Courtesy Photo / Chris Miller 
In this October 2018 photo, Bjorn Dihle inspects the acid mine drainage flowing into the Tulsequah River from a containment pond filled by effluent from the Tulsequah Chief Mine in British Columbia, Canada.

Courtesy Photo / Chris Miller In this October 2018 photo, Bjorn Dihle inspects the acid mine drainage flowing into the Tulsequah River from a containment pond filled by effluent from the Tulsequah Chief Mine in British Columbia, Canada.

Elected officials: Safe mining needed for salmon

Salmon advocates want mines to pay upfront

Salmon advocates, including members of the Congressional Wild Salmon Caucus, held a briefing Thursday laying out a number of strategies governments can take to incentivize mining companies to make environmental impacts a higher priority.

“We can’t say we’re anti-mining, we are for safe mining,” said U.S. Rep. Don Young, R-Alaska, co-chair of the salmon caucus.

Thursday’s briefing focused on ways the provincial government of British Columbia can improve financial assurance laws and make companies take the risk of environmental impact more seriously.

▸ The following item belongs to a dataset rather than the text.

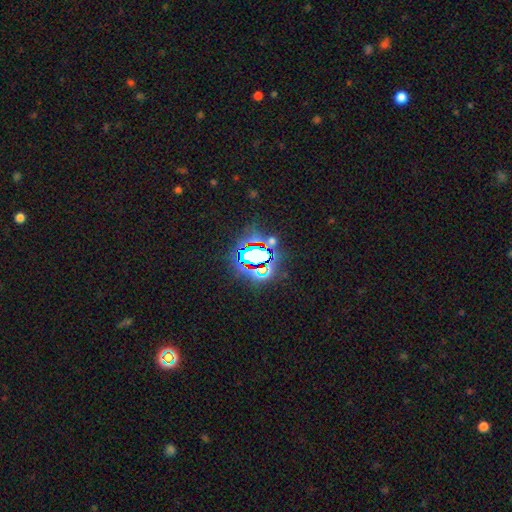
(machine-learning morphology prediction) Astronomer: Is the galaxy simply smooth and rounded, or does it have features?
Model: star or artifact — 72%.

The caucus co-chaired the briefing with Salmon Beyond Borders, a salmon advocacy group working for better protections of salmon habitats. Advocates said one of the major issues impacting salmon habitats is mining pollution in waters that flow from one country into another, in this case from Canada into the U.S. Many of these transboundary rivers are home to salmon habitats that play a critical role in the culture and economy of the Pacific Northwest, advocates said, and companies need to be held responsible for the impacts their industry creates.

[Tulsequah Chief Mine moves closer to clean up]

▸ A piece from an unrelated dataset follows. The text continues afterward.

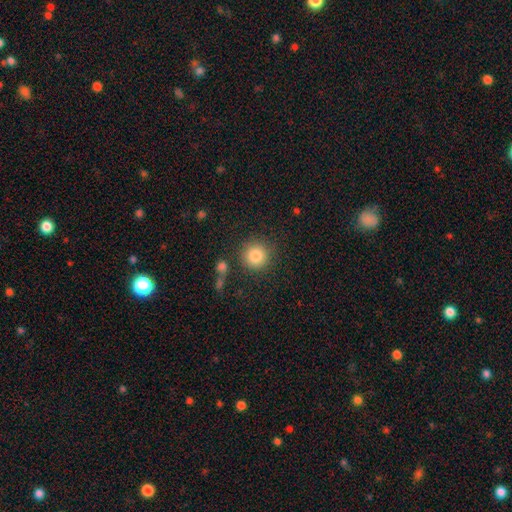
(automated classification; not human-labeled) Smooth or featured? smooth (83%)
How rounded? round (94%)
Merging? none (84%)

If governments require companies to put aside money upfront for potential disasters and long-term cleanup efforts, they’re more likely to take environmental protections more seriously, according to Jason Dion with the Canadian Institute for Climate Choices. Alaska requires certain financial assurances, Dion said, as does Quebec, but companies in British Columbia have avoided liability and in some cases, costs for cleanup have fallen to taxpayers.

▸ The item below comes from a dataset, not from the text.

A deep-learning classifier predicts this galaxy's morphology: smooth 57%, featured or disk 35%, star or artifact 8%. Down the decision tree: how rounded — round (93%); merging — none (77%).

Governments need to put a price on risk and thereby incentivize businesses to reduce it, using a financial policy to deal with an environmental problem. It sounds more complicated than it really is, he said.

“The mine knows it’s going to create a mess, this is just creating a financial assurance (there’s money for clean up),” Dion said.

The Tulsequah Chief Mine has been leaking pollutants into tributaries to the Taku River since the 1950s, and cleanup efforts over the years have been stalled by litigation and bankruptcies. But the proposals would ensure there is at least some private money available to help clean up sites like the Tulsequah Chief Mine.

There are two types of risk governments should create assurances for, non-remediation and disaster, Dion said. The first would require companies to put money down for future cleanups, that way even if the company goes bankrupt in the future, that company’s money will still be used to clean up. Disaster coverage is meant to cover accidents or other emergencies such as a dam failure like the Mount Polley mine disaster in 2014. Who is responsible for cleanup at the Tulsequah Chief Mine is still being litigated, but in the meantime, the provincial government of British Columbia has put more than $1 million toward the effort.

Young said he discussed the issue with Canadian partners who’d expressed a willingness to develop a long-term solution. Young also stressed the need for working together to find pragmatic solutions.

Young’s colleague in the Wild Salmon Caucus, Northern California Democratic U.S. Rep. Jared Huffman, and Democratic Washington State Sen. Jesse Soloman spoke at Thursday’s virtual briefing alongside Young.

“Let’s get something done together, let’s not holler at one another,” Young said. “Hate creates problems, love does not.”